▶ **WHAT YOU SHOULD DO**
Set down the records exactly as they stand, except for any pictures, which you should omit.

----------

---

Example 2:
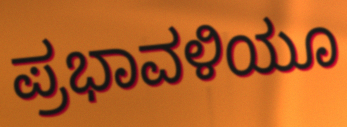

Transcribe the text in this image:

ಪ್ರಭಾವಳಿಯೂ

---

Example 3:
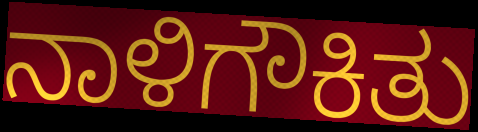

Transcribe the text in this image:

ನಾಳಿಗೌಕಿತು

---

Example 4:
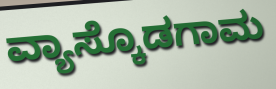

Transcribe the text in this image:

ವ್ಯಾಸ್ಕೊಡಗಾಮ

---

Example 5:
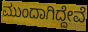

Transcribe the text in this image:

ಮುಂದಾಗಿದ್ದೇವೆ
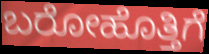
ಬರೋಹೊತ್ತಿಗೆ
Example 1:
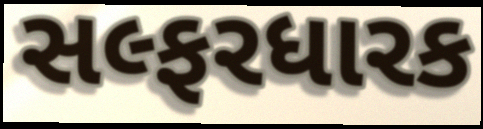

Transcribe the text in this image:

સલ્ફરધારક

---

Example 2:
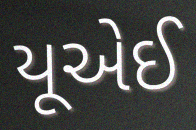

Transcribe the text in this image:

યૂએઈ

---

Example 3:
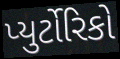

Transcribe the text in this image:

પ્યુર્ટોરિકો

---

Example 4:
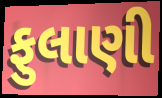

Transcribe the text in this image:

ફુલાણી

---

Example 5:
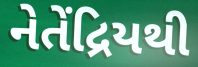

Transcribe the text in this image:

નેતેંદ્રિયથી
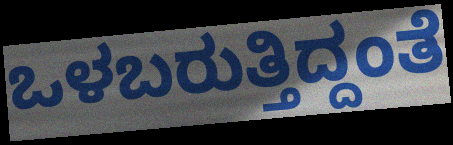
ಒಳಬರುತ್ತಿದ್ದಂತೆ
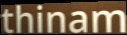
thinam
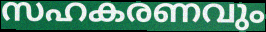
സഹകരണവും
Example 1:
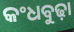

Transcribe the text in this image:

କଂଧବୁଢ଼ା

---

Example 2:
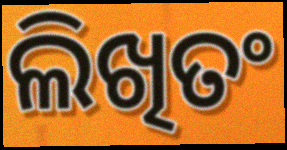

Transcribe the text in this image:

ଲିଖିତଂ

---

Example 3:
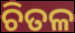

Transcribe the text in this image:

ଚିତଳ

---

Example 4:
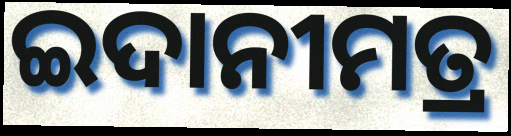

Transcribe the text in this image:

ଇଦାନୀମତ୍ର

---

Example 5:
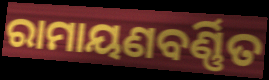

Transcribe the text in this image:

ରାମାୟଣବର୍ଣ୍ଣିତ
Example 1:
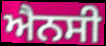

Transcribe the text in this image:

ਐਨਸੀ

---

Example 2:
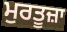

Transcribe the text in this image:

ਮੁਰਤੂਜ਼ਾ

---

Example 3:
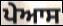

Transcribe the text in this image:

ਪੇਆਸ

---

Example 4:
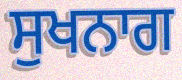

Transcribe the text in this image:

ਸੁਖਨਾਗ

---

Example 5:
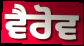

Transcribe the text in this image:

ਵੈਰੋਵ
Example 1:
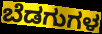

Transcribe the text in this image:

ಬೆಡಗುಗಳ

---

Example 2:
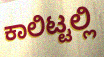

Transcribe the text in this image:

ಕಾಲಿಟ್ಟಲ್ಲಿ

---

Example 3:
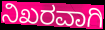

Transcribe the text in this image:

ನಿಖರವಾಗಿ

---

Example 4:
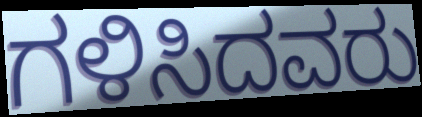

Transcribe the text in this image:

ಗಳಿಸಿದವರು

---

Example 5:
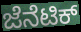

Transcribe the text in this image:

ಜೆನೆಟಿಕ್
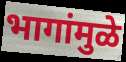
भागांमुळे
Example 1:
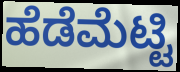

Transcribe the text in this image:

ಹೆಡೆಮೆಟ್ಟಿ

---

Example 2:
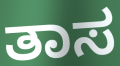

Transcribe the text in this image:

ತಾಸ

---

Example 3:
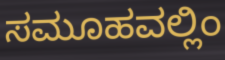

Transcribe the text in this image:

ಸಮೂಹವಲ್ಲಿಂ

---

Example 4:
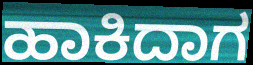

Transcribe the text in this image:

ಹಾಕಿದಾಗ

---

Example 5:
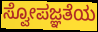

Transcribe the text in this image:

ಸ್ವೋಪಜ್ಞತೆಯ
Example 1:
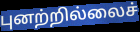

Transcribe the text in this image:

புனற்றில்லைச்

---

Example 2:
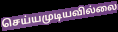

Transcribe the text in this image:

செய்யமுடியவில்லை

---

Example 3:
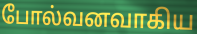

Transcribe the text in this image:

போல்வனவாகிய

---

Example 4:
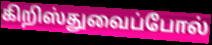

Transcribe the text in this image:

----------

▶ **TASK ANSWER**
---

Example 2:

Transcribe the text in this image:

ಪ್ರಭಾವಳಿಯೂ

---

Example 3:

Transcribe the text in this image:

ನಾಳಿಗೌಕಿತು

---

Example 4:

Transcribe the text in this image:

ವ್ಯಾಸ್ಕೊಡಗಾಮ

---

Example 5:

Transcribe the text in this image:

ಮುಂದಾಗಿದ್ದೇವೆ
ಬರೋಹೊತ್ತಿಗೆ
Example 1:

Transcribe the text in this image:

સલ્ફરધારક

---

Example 2:

Transcribe the text in this image:

યૂએઈ

---

Example 3:

Transcribe the text in this image:

પ્યુર્ટોરિકો

---

Example 4:

Transcribe the text in this image:

ફુલાણી

---

Example 5:

Transcribe the text in this image:

નેતેંદ્રિયથી
ಒಳಬರುತ್ತಿದ್ದಂತೆ
thinam
സഹകരണവും
Example 1:

Transcribe the text in this image:

କଂଧବୁଢ଼ା

---

Example 2:

Transcribe the text in this image:

ଲିଖିତଂ

---

Example 3:

Transcribe the text in this image:

ଚିତଳ

---

Example 4:

Transcribe the text in this image:

ଇଦାନୀମତ୍ର

---

Example 5:

Transcribe the text in this image:

ରାମାୟଣବର୍ଣ୍ଣିତ
Example 1:

Transcribe the text in this image:

ਐਨਸੀ

---

Example 2:

Transcribe the text in this image:

ਮੁਰਤੂਜ਼ਾ

---

Example 3:

Transcribe the text in this image:

ਪੇਆਸ

---

Example 4:

Transcribe the text in this image:

ਸੁਖਨਾਗ

---

Example 5:

Transcribe the text in this image:

ਵੈਰੋਵ
Example 1:

Transcribe the text in this image:

ಬೆಡಗುಗಳ

---

Example 2:

Transcribe the text in this image:

ಕಾಲಿಟ್ಟಲ್ಲಿ

---

Example 3:

Transcribe the text in this image:

ನಿಖರವಾಗಿ

---

Example 4:

Transcribe the text in this image:

ಗಳಿಸಿದವರು

---

Example 5:

Transcribe the text in this image:

ಜೆನೆಟಿಕ್
भागांमुळे
Example 1:

Transcribe the text in this image:

ಹೆಡೆಮೆಟ್ಟಿ

---

Example 2:

Transcribe the text in this image:

ತಾಸ

---

Example 3:

Transcribe the text in this image:

ಸಮೂಹವಲ್ಲಿಂ

---

Example 4:

Transcribe the text in this image:

ಹಾಕಿದಾಗ

---

Example 5:

Transcribe the text in this image:

ಸ್ವೋಪಜ್ಞತೆಯ
Example 1:

Transcribe the text in this image:

புனற்றில்லைச்

---

Example 2:

Transcribe the text in this image:

செய்யமுடியவில்லை

---

Example 3:

Transcribe the text in this image:

போல்வனவாகிய

---

Example 4:

Transcribe the text in this image:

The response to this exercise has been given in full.